AUFGABENSTELLUNG:
Zeigen Sie jede Zeile der folgenden Einträge, in der die Zeichenfolge „many“ vorkommt. Die Groß- und Kleinschreibung ist dabei zu beachten.

== DIE EINGABE ==

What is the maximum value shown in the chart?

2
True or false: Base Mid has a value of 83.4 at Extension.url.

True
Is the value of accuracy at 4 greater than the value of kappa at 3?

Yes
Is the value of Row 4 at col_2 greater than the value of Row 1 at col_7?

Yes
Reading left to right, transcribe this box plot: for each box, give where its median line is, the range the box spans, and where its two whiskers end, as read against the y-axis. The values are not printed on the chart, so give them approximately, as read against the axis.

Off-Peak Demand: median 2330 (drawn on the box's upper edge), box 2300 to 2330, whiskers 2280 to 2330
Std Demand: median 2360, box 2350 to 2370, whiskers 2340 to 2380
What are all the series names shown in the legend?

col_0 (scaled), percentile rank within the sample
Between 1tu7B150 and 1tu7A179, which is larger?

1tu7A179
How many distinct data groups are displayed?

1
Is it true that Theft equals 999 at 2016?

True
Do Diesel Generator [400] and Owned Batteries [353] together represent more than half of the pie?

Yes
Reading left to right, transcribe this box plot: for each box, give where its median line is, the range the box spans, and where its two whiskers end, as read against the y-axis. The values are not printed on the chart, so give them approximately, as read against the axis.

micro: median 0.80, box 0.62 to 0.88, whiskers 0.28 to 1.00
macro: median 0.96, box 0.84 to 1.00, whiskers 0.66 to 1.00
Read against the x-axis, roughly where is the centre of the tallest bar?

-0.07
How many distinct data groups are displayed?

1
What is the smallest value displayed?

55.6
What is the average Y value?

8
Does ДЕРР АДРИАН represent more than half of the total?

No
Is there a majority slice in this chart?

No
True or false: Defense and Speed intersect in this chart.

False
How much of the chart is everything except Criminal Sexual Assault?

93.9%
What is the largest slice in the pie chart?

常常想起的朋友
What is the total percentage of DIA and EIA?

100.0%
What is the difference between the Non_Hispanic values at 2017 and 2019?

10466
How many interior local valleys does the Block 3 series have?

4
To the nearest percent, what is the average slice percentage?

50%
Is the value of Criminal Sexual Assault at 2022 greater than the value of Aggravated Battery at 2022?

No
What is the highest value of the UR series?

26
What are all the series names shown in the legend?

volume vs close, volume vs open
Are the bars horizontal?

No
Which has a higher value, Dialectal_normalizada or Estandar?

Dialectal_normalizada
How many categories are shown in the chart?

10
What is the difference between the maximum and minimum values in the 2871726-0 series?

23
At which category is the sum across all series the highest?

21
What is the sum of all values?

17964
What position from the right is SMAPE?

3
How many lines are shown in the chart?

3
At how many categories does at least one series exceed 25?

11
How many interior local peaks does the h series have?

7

===

SCHRIFTLICHE ANTWORT:
How many distinct data groups are displayed?
How many distinct data groups are displayed?
How many interior local valleys does the Block 3 series have?
How many categories are shown in the chart?
How many lines are shown in the chart?
At how many categories does at least one series exceed 25?
How many interior local peaks does the h series have?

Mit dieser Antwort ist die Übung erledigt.